## Exercise aim
Reproduce the data below with every instance of "guidance" swapped for "support" and nothing else altered. Leave the pictures out of your answer.
----
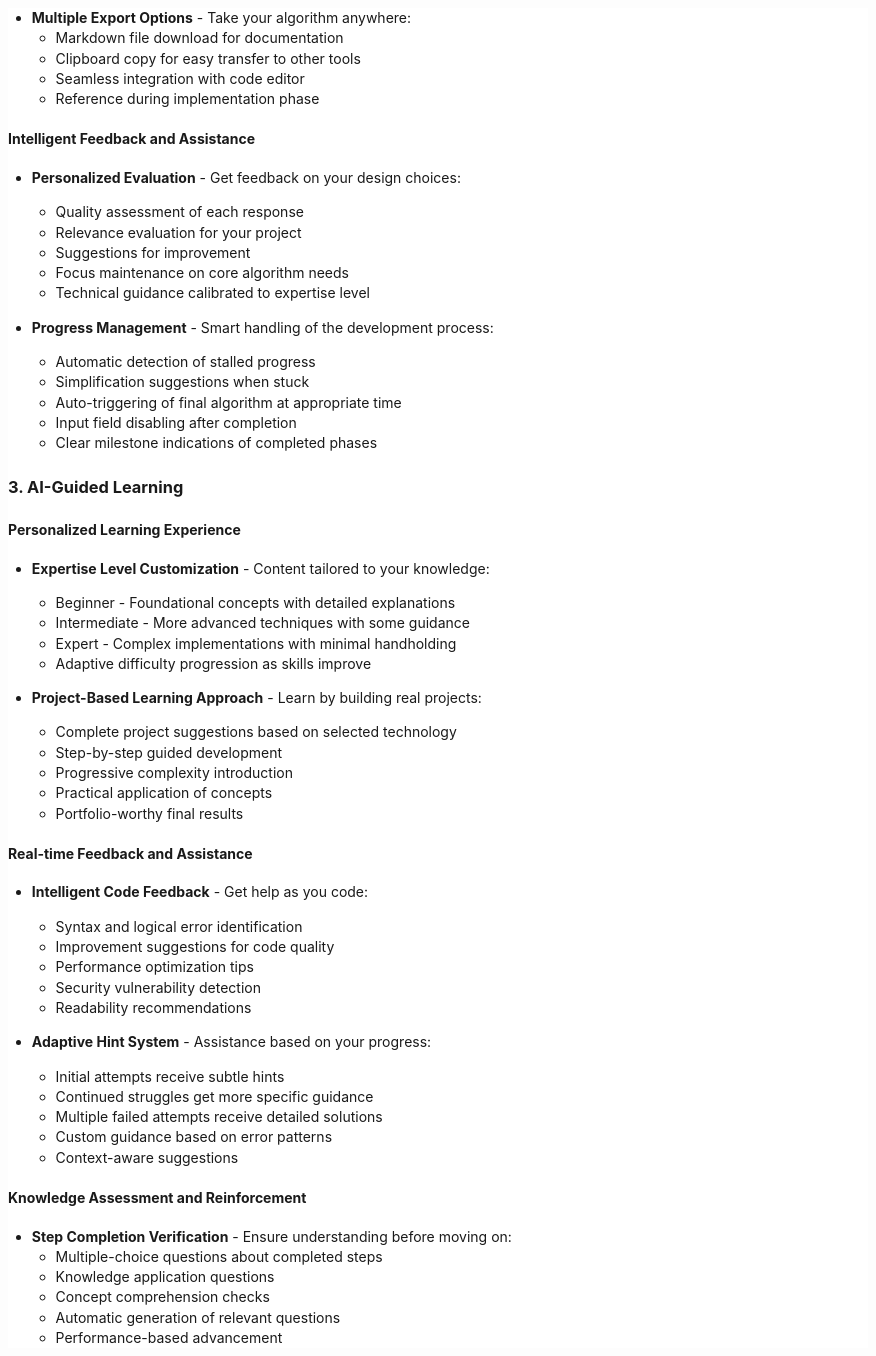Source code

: - **Multiple Export Options** - Take your algorithm anywhere:
  - Markdown file download for documentation
  - Clipboard copy for easy transfer to other tools
  - Seamless integration with code editor
  - Reference during implementation phase

#### Intelligent Feedback and Assistance
- **Personalized Evaluation** - Get feedback on your design choices:
  - Quality assessment of each response
  - Relevance evaluation for your project
  - Suggestions for improvement
  - Focus maintenance on core algorithm needs
  - Technical guidance calibrated to expertise level

- **Progress Management** - Smart handling of the development process:
  - Automatic detection of stalled progress
  - Simplification suggestions when stuck
  - Auto-triggering of final algorithm at appropriate time
  - Input field disabling after completion
  - Clear milestone indications of completed phases

### 3. AI-Guided Learning

#### Personalized Learning Experience
- **Expertise Level Customization** - Content tailored to your knowledge:
  - Beginner - Foundational concepts with detailed explanations
  - Intermediate - More advanced techniques with some guidance
  - Expert - Complex implementations with minimal handholding
  - Adaptive difficulty progression as skills improve

- **Project-Based Learning Approach** - Learn by building real projects:
  - Complete project suggestions based on selected technology
  - Step-by-step guided development
  - Progressive complexity introduction
  - Practical application of concepts
  - Portfolio-worthy final results

#### Real-time Feedback and Assistance
- **Intelligent Code Feedback** - Get help as you code:
  - Syntax and logical error identification
  - Improvement suggestions for code quality
  - Performance optimization tips
  - Security vulnerability detection
  - Readability recommendations

- **Adaptive Hint System** - Assistance based on your progress:
  - Initial attempts receive subtle hints
  - Continued struggles get more specific guidance
  - Multiple failed attempts receive detailed solutions
  - Custom guidance based on error patterns
  - Context-aware suggestions

#### Knowledge Assessment and Reinforcement
- **Step Completion Verification** - Ensure understanding before moving on:
  - Multiple-choice questions about completed steps
  - Knowledge application questions
  - Concept comprehension checks
  - Automatic generation of relevant questions
  - Performance-based advancement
----
## Written response
Source code

: - **Multiple Export Options** - Take your algorithm anywhere:
  - Markdown file download for documentation
  - Clipboard copy for easy transfer to other tools
  - Seamless integration with code editor
  - Reference during implementation phase

#### Intelligent Feedback and Assistance
- **Personalized Evaluation** - Get feedback on your design choices:
  - Quality assessment of each response
  - Relevance evaluation for your project
  - Suggestions for improvement
  - Focus maintenance on core algorithm needs
  - Technical support calibrated to expertise level

- **Progress Management** - Smart handling of the development process:
  - Automatic detection of stalled progress
  - Simplification suggestions when stuck
  - Auto-triggering of final algorithm at appropriate time
  - Input field disabling after completion
  - Clear milestone indications of completed phases

### 3. AI-Guided Learning

#### Personalized Learning Experience
- **Expertise Level Customization** - Content tailored to your knowledge:
  - Beginner - Foundational concepts with detailed explanations
  - Intermediate - More advanced techniques with some support
  - Expert - Complex implementations with minimal handholding
  - Adaptive difficulty progression as skills improve

- **Project-Based Learning Approach** - Learn by building real projects:
  - Complete project suggestions based on selected technology
  - Step-by-step guided development
  - Progressive complexity introduction
  - Practical application of concepts
  - Portfolio-worthy final results

#### Real-time Feedback and Assistance
- **Intelligent Code Feedback** - Get help as you code:
  - Syntax and logical error identification
  - Improvement suggestions for code quality
  - Performance optimization tips
  - Security vulnerability detection
  - Readability recommendations

- **Adaptive Hint System** - Assistance based on your progress:
  - Initial attempts receive subtle hints
  - Continued struggles get more specific support
  - Multiple failed attempts receive detailed solutions
  - Custom support based on error patterns
  - Context-aware suggestions

#### Knowledge Assessment and Reinforcement
- **Step Completion Verification** - Ensure understanding before moving on:
  - Multiple-choice questions about completed steps
  - Knowledge application questions
  - Concept comprehension checks
  - Automatic generation of relevant questions
  - Performance-based advancement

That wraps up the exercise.